PAJOVIĆ v. SERBIA (European Court of Human Rights)

Last Updated on April 24, 2019 by LawEuro

THIRD SECTION

DECISION

Application no. 22670/16
Jela PAJOVIĆ
against Serbia

The European Court of Human Rights (Third Section), sitting on 15 January 2019 as a Committee composed of:

Pere Pastor Vilanova, President,
Branko Lubarda,
Georgios A. Serghides, judges,

and Fatoş Aracı, Deputy Section Registrar,

Having regard to the above application lodged on 13 April 2016,

Having regard to the formal declarations accepting a friendly settlement of the case,

Having deliberated, decides as follows:

FACTS AND PROCEDURE

The applicant, Ms Jela Pajović, is a Serbian national, who was born in 1961 and lives in Čačak. She was represented before the Court by Mr S. Milinčić, a lawyer practising in Čačak.

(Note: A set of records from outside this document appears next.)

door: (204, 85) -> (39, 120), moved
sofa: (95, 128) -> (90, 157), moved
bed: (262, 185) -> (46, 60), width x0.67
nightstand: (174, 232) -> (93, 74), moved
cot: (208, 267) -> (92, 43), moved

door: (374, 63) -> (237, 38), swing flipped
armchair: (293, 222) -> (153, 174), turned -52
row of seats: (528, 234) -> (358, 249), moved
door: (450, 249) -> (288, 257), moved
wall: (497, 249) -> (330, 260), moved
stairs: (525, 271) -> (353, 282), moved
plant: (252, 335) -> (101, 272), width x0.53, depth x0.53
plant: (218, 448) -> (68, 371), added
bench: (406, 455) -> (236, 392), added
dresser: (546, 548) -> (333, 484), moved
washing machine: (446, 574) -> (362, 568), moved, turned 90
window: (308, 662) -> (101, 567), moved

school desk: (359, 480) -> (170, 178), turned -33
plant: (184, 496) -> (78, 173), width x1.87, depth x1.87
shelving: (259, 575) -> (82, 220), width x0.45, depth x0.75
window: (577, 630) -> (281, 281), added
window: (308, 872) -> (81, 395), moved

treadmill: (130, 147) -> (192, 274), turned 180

The Serbian Government (“the Government”) were represented by their Agent, Ms N. Plavšić.

The applicant complained under Articles 6 and 13 of the Convention and Article 1 of Protocol No. 1 about the respondent State’s failure to enforce the final court decisions of the Municipal Court in Čačak of 27 December 2002 and 6 November 2003 rendered in her favour against a company called Društveno preduzeće “Milutin Stojić” Ježevica. The debtor was at the relevant time a socially-owned company.

On 14 September 2018 and 10 November 2018 the Court received friendly settlement declarations signed by the parties under which the applicant agreed to waive any further claims against Serbia in respect of the facts giving rise to this application against an undertaking by the Government to pay her 2,000 EUR (two thousand euros), less any amounts which may have already been paid in that regard at the domestic level, to cover any non-pecuniary damage as well as costs and expenses, which would be converted into local currency at the rate applicable on the date of payment, and would be free of any taxes that may be applicable. This sum would be payable within three months from the date of notification of the decision taken by the Court. In the event of failure to pay this sum within the said three-month period, the Government undertook to pay simple interest on it, from the expiry of that period until settlement, at a rate equal to the marginal lending rate of the European Central Bank during the default period plus three percentage points.

The parties, furthermore, agreed that within the said three-month period the Government would pay, from their own funds, the sums awarded in the domestic decisions under consideration in the present case, less any amounts which may have already been paid on the basis of the said decisions, plus the costs of the domestic enforcement proceedings. These payments will constitute the final resolution of the case pending before the European Court of Human Rights.

THE LAW

The Court takes note of the friendly settlement reached between the parties. It is satisfied that the settlement is based on respect for human rights as defined in the Convention and its Protocols and finds no reasons to justify a continued examination of the application. In view of the above, it is appropriate to strike the case out of the list.

For these reasons, the Court, unanimously,

Decides to strike the application out of its list of cases in accordance with Article 39 of the Convention.

Done in English and notified in writing on 7 February 2019.